Render every line of the records below as a single numbered list, omitting any blank lines.

— BEGIN Given information —

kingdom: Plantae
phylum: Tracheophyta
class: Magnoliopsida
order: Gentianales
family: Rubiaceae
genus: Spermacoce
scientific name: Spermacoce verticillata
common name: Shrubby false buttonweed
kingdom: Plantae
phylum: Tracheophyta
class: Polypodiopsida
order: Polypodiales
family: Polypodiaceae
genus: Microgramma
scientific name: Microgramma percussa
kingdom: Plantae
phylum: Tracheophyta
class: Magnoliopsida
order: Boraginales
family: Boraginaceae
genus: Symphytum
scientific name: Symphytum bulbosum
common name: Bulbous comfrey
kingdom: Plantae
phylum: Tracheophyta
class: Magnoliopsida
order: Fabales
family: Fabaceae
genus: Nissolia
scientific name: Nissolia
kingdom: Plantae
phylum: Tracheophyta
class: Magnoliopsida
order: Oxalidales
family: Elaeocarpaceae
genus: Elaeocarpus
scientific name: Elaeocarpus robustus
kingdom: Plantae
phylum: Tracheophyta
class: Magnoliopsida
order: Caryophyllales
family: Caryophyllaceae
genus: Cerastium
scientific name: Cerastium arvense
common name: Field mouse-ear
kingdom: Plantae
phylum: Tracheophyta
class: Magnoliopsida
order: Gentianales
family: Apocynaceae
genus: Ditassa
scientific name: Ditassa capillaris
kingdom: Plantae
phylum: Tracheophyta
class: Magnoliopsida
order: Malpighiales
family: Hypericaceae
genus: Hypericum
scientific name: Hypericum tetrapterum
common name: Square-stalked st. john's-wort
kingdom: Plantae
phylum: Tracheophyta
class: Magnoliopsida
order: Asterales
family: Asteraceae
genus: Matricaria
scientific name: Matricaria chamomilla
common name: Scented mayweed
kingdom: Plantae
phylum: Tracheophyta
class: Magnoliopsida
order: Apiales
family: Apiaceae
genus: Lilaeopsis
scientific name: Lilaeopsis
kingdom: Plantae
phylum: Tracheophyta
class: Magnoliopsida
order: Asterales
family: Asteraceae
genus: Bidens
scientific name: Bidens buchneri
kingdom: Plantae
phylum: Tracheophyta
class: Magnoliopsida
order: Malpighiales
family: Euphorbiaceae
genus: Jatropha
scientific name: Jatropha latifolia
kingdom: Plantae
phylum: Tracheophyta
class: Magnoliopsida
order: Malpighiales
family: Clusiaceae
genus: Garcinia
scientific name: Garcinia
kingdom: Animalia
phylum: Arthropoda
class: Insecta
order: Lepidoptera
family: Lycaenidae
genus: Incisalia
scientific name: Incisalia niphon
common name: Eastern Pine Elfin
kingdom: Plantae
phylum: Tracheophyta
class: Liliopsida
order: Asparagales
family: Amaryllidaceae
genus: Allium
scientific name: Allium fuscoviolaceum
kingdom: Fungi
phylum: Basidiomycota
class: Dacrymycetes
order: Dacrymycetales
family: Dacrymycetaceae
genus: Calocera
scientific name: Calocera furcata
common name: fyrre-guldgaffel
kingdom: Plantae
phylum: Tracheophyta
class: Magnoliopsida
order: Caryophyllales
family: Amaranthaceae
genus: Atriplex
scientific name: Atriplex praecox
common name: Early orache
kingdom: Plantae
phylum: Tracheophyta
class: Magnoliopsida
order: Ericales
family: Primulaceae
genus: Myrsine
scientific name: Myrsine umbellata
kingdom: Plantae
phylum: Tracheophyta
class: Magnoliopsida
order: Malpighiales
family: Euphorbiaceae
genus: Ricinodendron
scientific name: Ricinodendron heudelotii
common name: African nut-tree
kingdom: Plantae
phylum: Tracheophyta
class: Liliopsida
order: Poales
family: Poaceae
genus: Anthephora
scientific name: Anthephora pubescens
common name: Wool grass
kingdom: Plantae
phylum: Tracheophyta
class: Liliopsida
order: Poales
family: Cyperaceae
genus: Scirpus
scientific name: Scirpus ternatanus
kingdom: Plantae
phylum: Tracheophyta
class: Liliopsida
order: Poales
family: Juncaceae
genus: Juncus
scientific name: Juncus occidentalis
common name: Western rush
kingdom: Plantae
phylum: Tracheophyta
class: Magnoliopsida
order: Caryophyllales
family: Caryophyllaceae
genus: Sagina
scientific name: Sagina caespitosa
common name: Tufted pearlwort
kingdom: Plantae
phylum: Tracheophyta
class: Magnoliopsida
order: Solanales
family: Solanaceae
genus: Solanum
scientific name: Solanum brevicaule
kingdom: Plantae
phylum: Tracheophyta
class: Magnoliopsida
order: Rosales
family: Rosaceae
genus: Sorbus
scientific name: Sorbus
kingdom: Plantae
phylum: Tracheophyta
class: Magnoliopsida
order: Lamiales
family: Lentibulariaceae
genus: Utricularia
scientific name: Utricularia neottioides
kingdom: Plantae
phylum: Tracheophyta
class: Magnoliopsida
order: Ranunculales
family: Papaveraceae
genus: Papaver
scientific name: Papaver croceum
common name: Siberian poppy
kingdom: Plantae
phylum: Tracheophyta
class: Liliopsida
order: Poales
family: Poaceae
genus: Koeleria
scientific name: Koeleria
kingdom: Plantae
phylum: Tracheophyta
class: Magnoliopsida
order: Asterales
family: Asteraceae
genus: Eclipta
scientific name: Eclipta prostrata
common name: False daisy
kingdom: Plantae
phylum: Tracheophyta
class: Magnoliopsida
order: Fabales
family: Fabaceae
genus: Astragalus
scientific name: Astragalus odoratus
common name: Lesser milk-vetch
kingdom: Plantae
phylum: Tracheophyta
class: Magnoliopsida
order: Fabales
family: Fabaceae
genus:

— END Given information —

• [Task answer]:
1. kingdom: Plantae
2. phylum: Tracheophyta
3. class: Magnoliopsida
4. order: Gentianales
5. family: Rubiaceae
6. genus: Spermacoce
7. scientific name: Spermacoce verticillata
8. common name: Shrubby false buttonweed
9. kingdom: Plantae
10. phylum: Tracheophyta
11. class: Polypodiopsida
12. order: Polypodiales
13. family: Polypodiaceae
14. genus: Microgramma
15. scientific name: Microgramma percussa
16. kingdom: Plantae
17. phylum: Tracheophyta
18. class: Magnoliopsida
19. order: Boraginales
20. family: Boraginaceae
21. genus: Symphytum
22. scientific name: Symphytum bulbosum
23. common name: Bulbous comfrey
24. kingdom: Plantae
25. phylum: Tracheophyta
26. class: Magnoliopsida
27. order: Fabales
28. family: Fabaceae
29. genus: Nissolia
30. scientific name: Nissolia
31. kingdom: Plantae
32. phylum: Tracheophyta
33. class: Magnoliopsida
34. order: Oxalidales
35. family: Elaeocarpaceae
36. genus: Elaeocarpus
37. scientific name: Elaeocarpus robustus
38. kingdom: Plantae
39. phylum: Tracheophyta
40. class: Magnoliopsida
41. order: Caryophyllales
42. family: Caryophyllaceae
43. genus: Cerastium
44. scientific name: Cerastium arvense
45. common name: Field mouse-ear
46. kingdom: Plantae
47. phylum: Tracheophyta
48. class: Magnoliopsida
49. order: Gentianales
50. family: Apocynaceae
51. genus: Ditassa
52. scientific name: Ditassa capillaris
53. kingdom: Plantae
54. phylum: Tracheophyta
55. class: Magnoliopsida
56. order: Malpighiales
57. family: Hypericaceae
58. genus: Hypericum
59. scientific name: Hypericum tetrapterum
60. common name: Square-stalked st. john's-wort
61. kingdom: Plantae
62. phylum: Tracheophyta
63. class: Magnoliopsida
64. order: Asterales
65. family: Asteraceae
66. genus: Matricaria
67. scientific name: Matricaria chamomilla
68. common name: Scented mayweed
69. kingdom: Plantae
70. phylum: Tracheophyta
71. class: Magnoliopsida
72. order: Apiales
73. family: Apiaceae
74. genus: Lilaeopsis
75. scientific name: Lilaeopsis
76. kingdom: Plantae
77. phylum: Tracheophyta
78. class: Magnoliopsida
79. order: Asterales
80. family: Asteraceae
81. genus: Bidens
82. scientific name: Bidens buchneri
83. kingdom: Plantae
84. phylum: Tracheophyta
85. class: Magnoliopsida
86. order: Malpighiales
87. family: Euphorbiaceae
88. genus: Jatropha
89. scientific name: Jatropha latifolia
90. kingdom: Plantae
91. phylum: Tracheophyta
92. class: Magnoliopsida
93. order: Malpighiales
94. family: Clusiaceae
95. genus: Garcinia
96. scientific name: Garcinia
97. kingdom: Animalia
98. phylum: Arthropoda
99. class: Insecta
100. order: Lepidoptera
101. family: Lycaenidae
102. genus: Incisalia
103. scientific name: Incisalia niphon
104. common name: Eastern Pine Elfin
105. kingdom: Plantae
106. phylum: Tracheophyta
107. class: Liliopsida
108. order: Asparagales
109. family: Amaryllidaceae
110. genus: Allium
111. scientific name: Allium fuscoviolaceum
112. kingdom: Fungi
113. phylum: Basidiomycota
114. class: Dacrymycetes
115. order: Dacrymycetales
116. family: Dacrymycetaceae
117. genus: Calocera
118. scientific name: Calocera furcata
119. common name: fyrre-guldgaffel
120. kingdom: Plantae
121. phylum: Tracheophyta
122. class: Magnoliopsida
123. order: Caryophyllales
124. family: Amaranthaceae
125. genus: Atriplex
126. scientific name: Atriplex praecox
127. common name: Early orache
128. kingdom: Plantae
129. phylum: Tracheophyta
130. class: Magnoliopsida
131. order: Ericales
132. family: Primulaceae
133. genus: Myrsine
134. scientific name: Myrsine umbellata
135. kingdom: Plantae
136. phylum: Tracheophyta
137. class: Magnoliopsida
138. order: Malpighiales
139. family: Euphorbiaceae
140. genus: Ricinodendron
141. scientific name: Ricinodendron heudelotii
142. common name: African nut-tree
143. kingdom: Plantae
144. phylum: Tracheophyta
145. class: Liliopsida
146. order: Poales
147. family: Poaceae
148. genus: Anthephora
149. scientific name: Anthephora pubescens
150. common name: Wool grass
151. kingdom: Plantae
152. phylum: Tracheophyta
153. class: Liliopsida
154. order: Poales
155. family: Cyperaceae
156. genus: Scirpus
157. scientific name: Scirpus ternatanus
158. kingdom: Plantae
159. phylum: Tracheophyta
160. class: Liliopsida
161. order: Poales
162. family: Juncaceae
163. genus: Juncus
164. scientific name: Juncus occidentalis
165. common name: Western rush
166. kingdom: Plantae
167. phylum: Tracheophyta
168. class: Magnoliopsida
169. order: Caryophyllales
170. family: Caryophyllaceae
171. genus: Sagina
172. scientific name: Sagina caespitosa
173. common name: Tufted pearlwort
174. kingdom: Plantae
175. phylum: Tracheophyta
176. class: Magnoliopsida
177. order: Solanales
178. family: Solanaceae
179. genus: Solanum
180. scientific name: Solanum brevicaule
181. kingdom: Plantae
182. phylum: Tracheophyta
183. class: Magnoliopsida
184. order: Rosales
185. family: Rosaceae
186. genus: Sorbus
187. scientific name: Sorbus
188. kingdom: Plantae
189. phylum: Tracheophyta
190. class: Magnoliopsida
191. order: Lamiales
192. family: Lentibulariaceae
193. genus: Utricularia
194. scientific name: Utricularia neottioides
195. kingdom: Plantae
196. phylum: Tracheophyta
197. class: Magnoliopsida
198. order: Ranunculales
199. family: Papaveraceae
200. genus: Papaver
201. scientific name: Papaver croceum
202. common name: Siberian poppy
203. kingdom: Plantae
204. phylum: Tracheophyta
205. class: Liliopsida
206. order: Poales
207. family: Poaceae
208. genus: Koeleria
209. scientific name: Koeleria
210. kingdom: Plantae
211. phylum: Tracheophyta
212. class: Magnoliopsida
213. order: Asterales
214. family: Asteraceae
215. genus: Eclipta
216. scientific name: Eclipta prostrata
217. common name: False daisy
218. kingdom: Plantae
219. phylum: Tracheophyta
220. class: Magnoliopsida
221. order: Fabales
222. family: Fabaceae
223. genus: Astragalus
224. scientific name: Astragalus odoratus
225. common name: Lesser milk-vetch
226. kingdom: Plantae
227. phylum: Tracheophyta
228. class: Magnoliopsida
229. order: Fabales
230. family: Fabaceae
231. genus:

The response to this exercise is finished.